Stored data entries
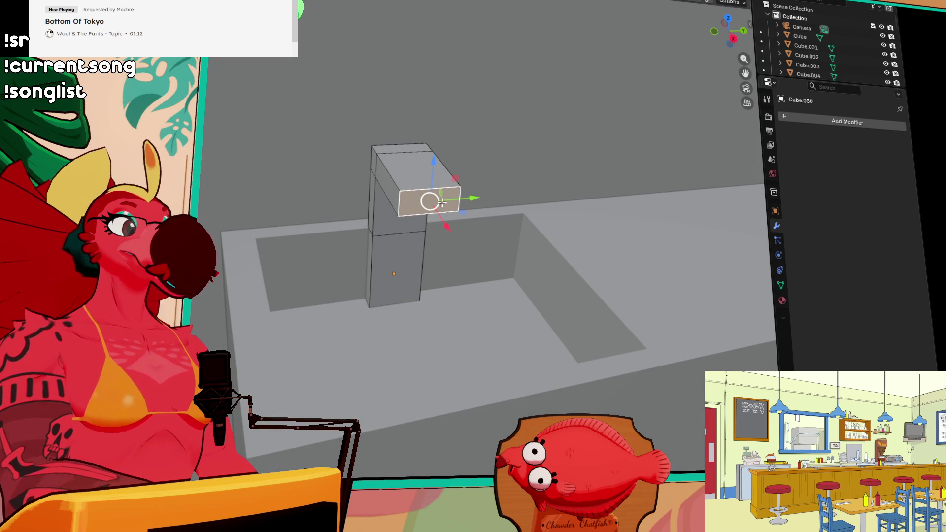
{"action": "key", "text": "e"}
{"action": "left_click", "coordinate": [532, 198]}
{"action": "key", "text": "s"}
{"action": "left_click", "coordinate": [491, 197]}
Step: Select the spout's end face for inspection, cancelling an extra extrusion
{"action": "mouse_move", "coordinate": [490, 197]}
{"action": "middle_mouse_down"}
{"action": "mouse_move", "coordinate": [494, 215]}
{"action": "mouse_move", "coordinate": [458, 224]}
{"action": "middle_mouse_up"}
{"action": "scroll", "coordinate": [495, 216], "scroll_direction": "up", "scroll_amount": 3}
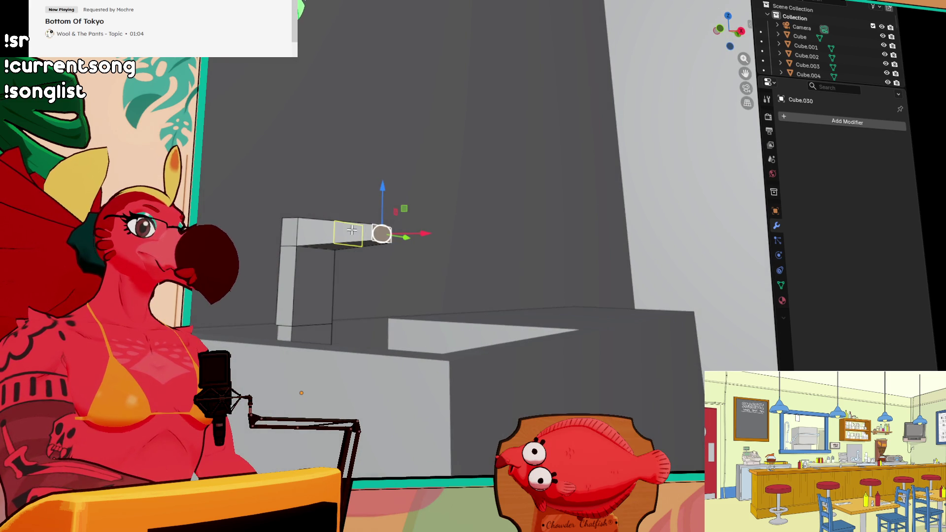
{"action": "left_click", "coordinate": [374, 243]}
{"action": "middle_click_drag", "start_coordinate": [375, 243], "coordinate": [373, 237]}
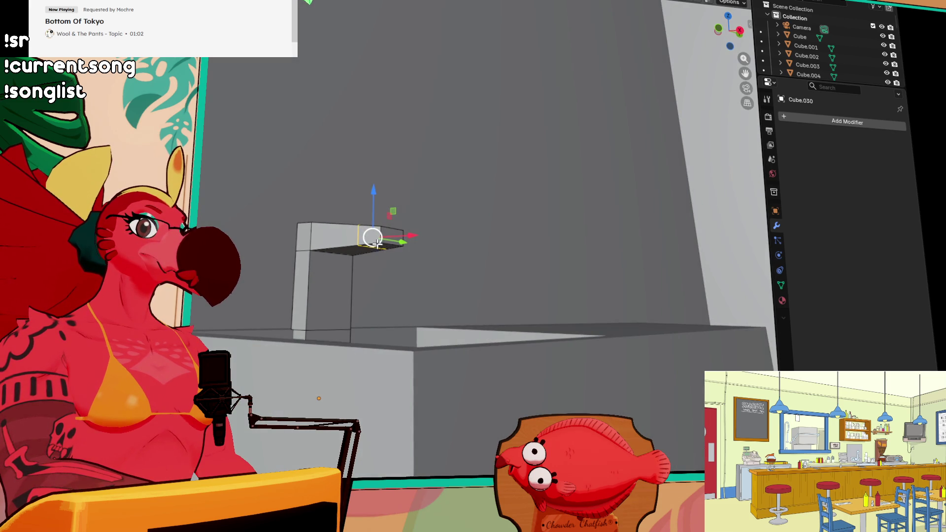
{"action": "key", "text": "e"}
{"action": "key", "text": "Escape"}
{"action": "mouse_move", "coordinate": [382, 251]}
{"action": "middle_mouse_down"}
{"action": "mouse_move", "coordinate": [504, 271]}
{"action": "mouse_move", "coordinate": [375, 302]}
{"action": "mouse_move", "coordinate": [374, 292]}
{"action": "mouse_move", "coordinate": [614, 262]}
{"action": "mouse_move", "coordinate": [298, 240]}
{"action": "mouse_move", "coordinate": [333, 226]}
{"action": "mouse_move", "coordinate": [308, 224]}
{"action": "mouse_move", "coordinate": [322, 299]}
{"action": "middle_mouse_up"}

▸ **Work order**: The records above are to be transcribed in full, with images omitted.

▸ **Solution for this problem**:
{"action": "key", "text": "e"}
{"action": "left_click", "coordinate": [532, 198]}
{"action": "key", "text": "s"}
{"action": "left_click", "coordinate": [491, 197]}
Step: Select the spout's end face for inspection, cancelling an extra extrusion
{"action": "mouse_move", "coordinate": [490, 197]}
{"action": "middle_mouse_down"}
{"action": "mouse_move", "coordinate": [494, 215]}
{"action": "mouse_move", "coordinate": [458, 224]}
{"action": "middle_mouse_up"}
{"action": "scroll", "coordinate": [495, 216], "scroll_direction": "up", "scroll_amount": 3}
{"action": "left_click", "coordinate": [374, 243]}
{"action": "middle_click_drag", "start_coordinate": [375, 243], "coordinate": [373, 237]}
{"action": "key", "text": "e"}
{"action": "key", "text": "Escape"}
{"action": "mouse_move", "coordinate": [382, 251]}
{"action": "middle_mouse_down"}
{"action": "mouse_move", "coordinate": [504, 271]}
{"action": "mouse_move", "coordinate": [375, 302]}
{"action": "mouse_move", "coordinate": [374, 292]}
{"action": "mouse_move", "coordinate": [614, 262]}
{"action": "mouse_move", "coordinate": [298, 240]}
{"action": "mouse_move", "coordinate": [333, 226]}
{"action": "mouse_move", "coordinate": [308, 224]}
{"action": "mouse_move", "coordinate": [322, 299]}
{"action": "middle_mouse_up"}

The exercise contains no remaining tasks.